If you, or a member of your family, were injured in a Florida truck accident and are unsure of your legal right to be compensated for your injury, we invite you to contact the Florida truck accident lawyer to arrange a free, no obligation review of the facts in your case and a discussion of the legal avenues that may be available to help you recover full compensation for your injuries and other accident-related losses.
There is never a charge for our staff to review the facts of your case or for you to speak with our Florida truck accident lawyer regarding the legal options that may be available to you. If you later decide that a lawsuit is in order and that you would like for us to represent you in court, we are willing to assume full responsibility for all aspects of preparing your Florida truck accident injury case for trial in exchange for a percentage of the final settlement we are prepared to win for you.
Free Case Review
If you are unsure whether you want to pursue your case, speak to a member of our legal team. We can listen to the facts of your truck accident and give you information about your next steps.
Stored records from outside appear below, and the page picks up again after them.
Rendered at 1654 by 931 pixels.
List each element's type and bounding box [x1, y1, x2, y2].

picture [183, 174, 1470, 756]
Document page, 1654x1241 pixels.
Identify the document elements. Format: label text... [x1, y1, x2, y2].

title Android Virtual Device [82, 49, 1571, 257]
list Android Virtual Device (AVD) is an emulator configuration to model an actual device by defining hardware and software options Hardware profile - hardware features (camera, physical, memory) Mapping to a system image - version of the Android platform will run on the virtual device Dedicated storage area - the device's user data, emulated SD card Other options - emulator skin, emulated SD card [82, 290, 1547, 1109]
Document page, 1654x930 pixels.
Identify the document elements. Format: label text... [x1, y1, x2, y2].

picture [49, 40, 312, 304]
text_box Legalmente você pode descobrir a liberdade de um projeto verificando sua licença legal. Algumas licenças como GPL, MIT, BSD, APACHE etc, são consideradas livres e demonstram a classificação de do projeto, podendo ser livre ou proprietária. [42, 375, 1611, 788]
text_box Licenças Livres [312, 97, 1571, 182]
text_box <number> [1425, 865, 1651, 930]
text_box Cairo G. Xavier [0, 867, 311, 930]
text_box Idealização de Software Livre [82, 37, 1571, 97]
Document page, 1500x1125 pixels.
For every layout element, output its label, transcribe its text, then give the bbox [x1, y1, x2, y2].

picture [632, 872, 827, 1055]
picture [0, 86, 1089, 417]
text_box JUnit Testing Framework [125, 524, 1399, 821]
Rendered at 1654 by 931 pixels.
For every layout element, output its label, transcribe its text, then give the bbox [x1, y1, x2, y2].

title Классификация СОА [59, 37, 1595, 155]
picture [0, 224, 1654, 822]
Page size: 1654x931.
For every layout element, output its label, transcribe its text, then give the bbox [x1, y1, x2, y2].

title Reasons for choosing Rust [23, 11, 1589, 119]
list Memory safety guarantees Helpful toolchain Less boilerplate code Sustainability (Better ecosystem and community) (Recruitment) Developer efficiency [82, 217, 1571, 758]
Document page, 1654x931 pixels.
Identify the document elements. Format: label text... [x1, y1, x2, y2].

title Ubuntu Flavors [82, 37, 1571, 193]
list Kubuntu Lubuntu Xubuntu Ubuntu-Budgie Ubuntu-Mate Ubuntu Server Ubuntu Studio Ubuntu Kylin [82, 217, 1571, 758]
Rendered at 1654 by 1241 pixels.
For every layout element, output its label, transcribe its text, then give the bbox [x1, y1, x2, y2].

There is no obligation to move forward. If you do want to proceed with a lawsuit, we are here and ready to help.
One service we provide is estimating your damages. This estimate considers your damages, such as medical bills, injuries, lost work, and pain and suffering, among others. Speak to our team to learn more about how we estimate damages to recover compensation for which you are eligible.
Speak on Your Behalf
As a truck accident victim filing a claim for your injuries, there may be several occasions when other parties want to speak with you. As your legal counsel, an attorney from our firm can speak on your behalf to other lawyers, insurance company representatives, witnesses, and more. If you do have to speak with someone about your case, your lawyer can be present.
Your legal team may have to gather evidence to support or build your case. If so, here are some examples of evidence we may collect:
· Police report
· Medical records
· Bank statements
· Witness statements
· Video footage
How Compensation is Determined Following a Truck Accident
Like other personal injury lawsuits, the types of compensation available to those affected as the result of an accident involving a truck falls into two categories: economic damages and non-economic damages.
Compensation involving economic truck accident damages serves to cover the specific monetary costs, including the following:
Current Medical Expenses: This may include fees for emergency room visits, hospital care, surgery, assistive devices and appointments with approved medical professionals.
Future Medical Expenses: Compensation for extended medical attention and care.
Lost Wages: Compensation for the wages lost between the time of injury and the conclusion of the lawsuit.
Loss of Earning Capacity: If the victim can demonstrate that their ability to earn a living has been negatively impacted, compensation may be available. The awarding party will look to establish the amount victim could have earned had the car accident not occurred.
Non-economic damages compensate the victim and/or family for non-financial, intangible losses, including:
Pain and Suffering: This includes compensation for the physical pain suffered as a result of injuries sustained in the crash. The nature of the injury, the extent of the pain, and the length of time the victim is expected to suffer are all included in the calculation of the award.
Mental Anguish: Compensation for emotional pain stemming from a truck accident, including fright, embarrassment, nervousness, worry, grief and other forms of emotional distress caused by the accident.
Loss of Consortium: Compensation awarded to a spouse, parents, and minor children loss of services, assistance, aid, society, and companionship/care of a loved one, a child, or parents.
In addition to economic and non-economic damages, punitive damages may be applicable if the defendant’s actions causing the injury were willful, malicious, fraudulent or reckless. Punitive damages serve to punish the offender and dissuade similar behavior in the future.